Montanna

Progress Looks Quiet Sometimes

When I spent two weeks in Montana earlier this year, I didn’t expect to feel as lonely as I did.

We weren’t going out. Not to dinner. Not even to the grocery store. I found myself spending most days inside, watching life happen through windows instead of being part of it. As someone who has spent a lot of his life working to be open, visible, and unapologetically himself, it stirred something I didn’t expect. It felt isolating. It felt small. And if I’m being honest, it felt like I was slowly being pushed back into the closet without anyone saying the words out loud.

I wrestled with that feeling quietly. I questioned whether my needs were too much. I wondered if I should just be more patient, more understanding, more flexible. Old patterns are sneaky like that. They convince you that asking for basic things like being seen or included is somehow unreasonable.

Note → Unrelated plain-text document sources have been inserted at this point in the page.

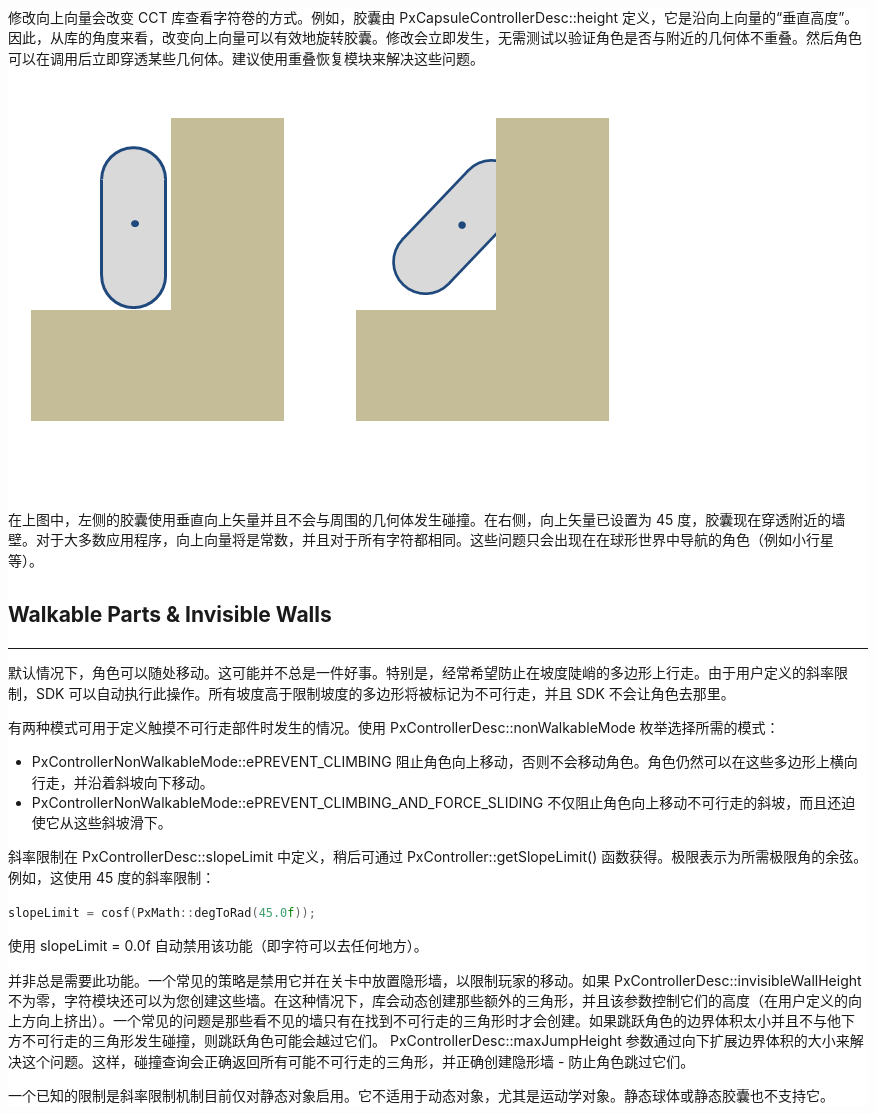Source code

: 修改向上向量会改变 CCT 库查看字符卷的方式。例如，胶囊由 PxCapsuleControllerDesc::height 定义，它是沿向上向量的“垂直高度”。因此，从库的角度来看，改变向上向量可以有效地旋转胶囊。修改会立即发生，无需测试以验证角色是否与附近的几何体不重叠。然后角色可以在调用后立即穿透某些几何体。建议使用重叠恢复模块来解决这些问题。

<img src=".\image\Char_07.png" alt="Char_07" style="zoom:100%;" />

在上图中，左侧的胶囊使用垂直向上矢量并且不会与周围的几何体发生碰撞。在右侧，向上矢量已设置为 45 度，胶囊现在穿透附近的墙壁。对于大多数应用程序，向上向量将是常数，并且对于所有字符都相同。这些问题只会出现在在球形世界中导航的角色（例如小行星等）。

## Walkable Parts & Invisible Walls
-------------------------------------
默认情况下，角色可以随处移动。这可能并不总是一件好事。特别是，经常希望防止在坡度陡峭的多边形上行走。由于用户定义的斜率限制，SDK 可以自动执行此操作。所有坡度高于限制坡度的多边形将被标记为不可行走，并且 SDK 不会让角色去那里。

有两种模式可用于定义触摸不可行走部件时发生的情况。使用 PxControllerDesc::nonWalkableMode 枚举选择所需的模式：

+ PxControllerNonWalkableMode::ePREVENT_CLIMBING 阻止角色向上移动，否则不会移动角色。角色仍然可以在这些多边形上横向行走，并沿着斜坡向下移动。
+ PxControllerNonWalkableMode::ePREVENT_CLIMBING_AND_FORCE_SLIDING 不仅阻止角色向上移动不可行走的斜坡，而且还迫使它从这些斜坡滑下。
  
斜率限制在 PxControllerDesc::slopeLimit 中定义，稍后可通过 PxController::getSlopeLimit() 函数获得。极限表示为所需极限角的余弦。例如，这使用 45 度的斜率限制：

```C++
slopeLimit = cosf(PxMath::degToRad(45.0f));
```

使用 slopeLimit = 0.0f 自动禁用该功能（即字符可以去任何地方）。

并非总是需要此功能。一个常见的策略是禁用它并在关卡中放置隐形墙，以限制玩家的移动。如果 PxControllerDesc::invisibleWallHeight 不为零，字符模块还可以为您创建这些墙。在这种情况下，库会动态创建那些额外的三角形，并且该参数控制它们的高度（在用户定义的向上方向上挤出）。一个常见的问题是那些看不见的墙只有在找到不可行走的三角形时才会创建。如果跳跃角色的边界体积太小并且不与他下方不可行走的三角形发生碰撞，则跳跃角色可能会越过它们。 PxControllerDesc::maxJumpHeight 参数通过向下扩展边界体积的大小来解决这个问题。这样，碰撞查询会正确返回所有可能不可行走的三角形，并正确创建隐形墙 - 防止角色跳过它们。

一个已知的限制是斜率限制机制目前仅对静态对象启用。它不适用于动态对象，尤其是运动学对象。静态球体或静态胶囊也不支持它。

Fast forward to this recent trip. It was short and unplanned. I didn’t expect much from it. I assumed we would stay in, keep things low-key, and that would be that. But the very first night, he asked if I wanted to go out to eat. No hesitation. No anxiety spiral. Just a simple ask. The same night, we went grocery shopping together. Something so normal, so mundane, yet it meant everything to me.

What struck me most wasn’t the activities themselves. It was the effort. The listening. The fact that I had shared how I felt before, and instead of getting defensive or dismissive, he took it in and did something with it. That kind of growth doesn’t come from pressure. It comes from care.

I’m proud of him. And I’m proud of us.

Progress doesn’t always look like grand gestures or dramatic conversations. Sometimes it looks like a dinner out. A grocery run. A quiet shift that says, “I hear you, and you matter.” And after everything I’ve been through, that kind of intentional change feels incredibly refreshing.

It reminds me that healthy relationships don’t require you to disappear to keep the peace. They make space for you to exist fully, openly, and together.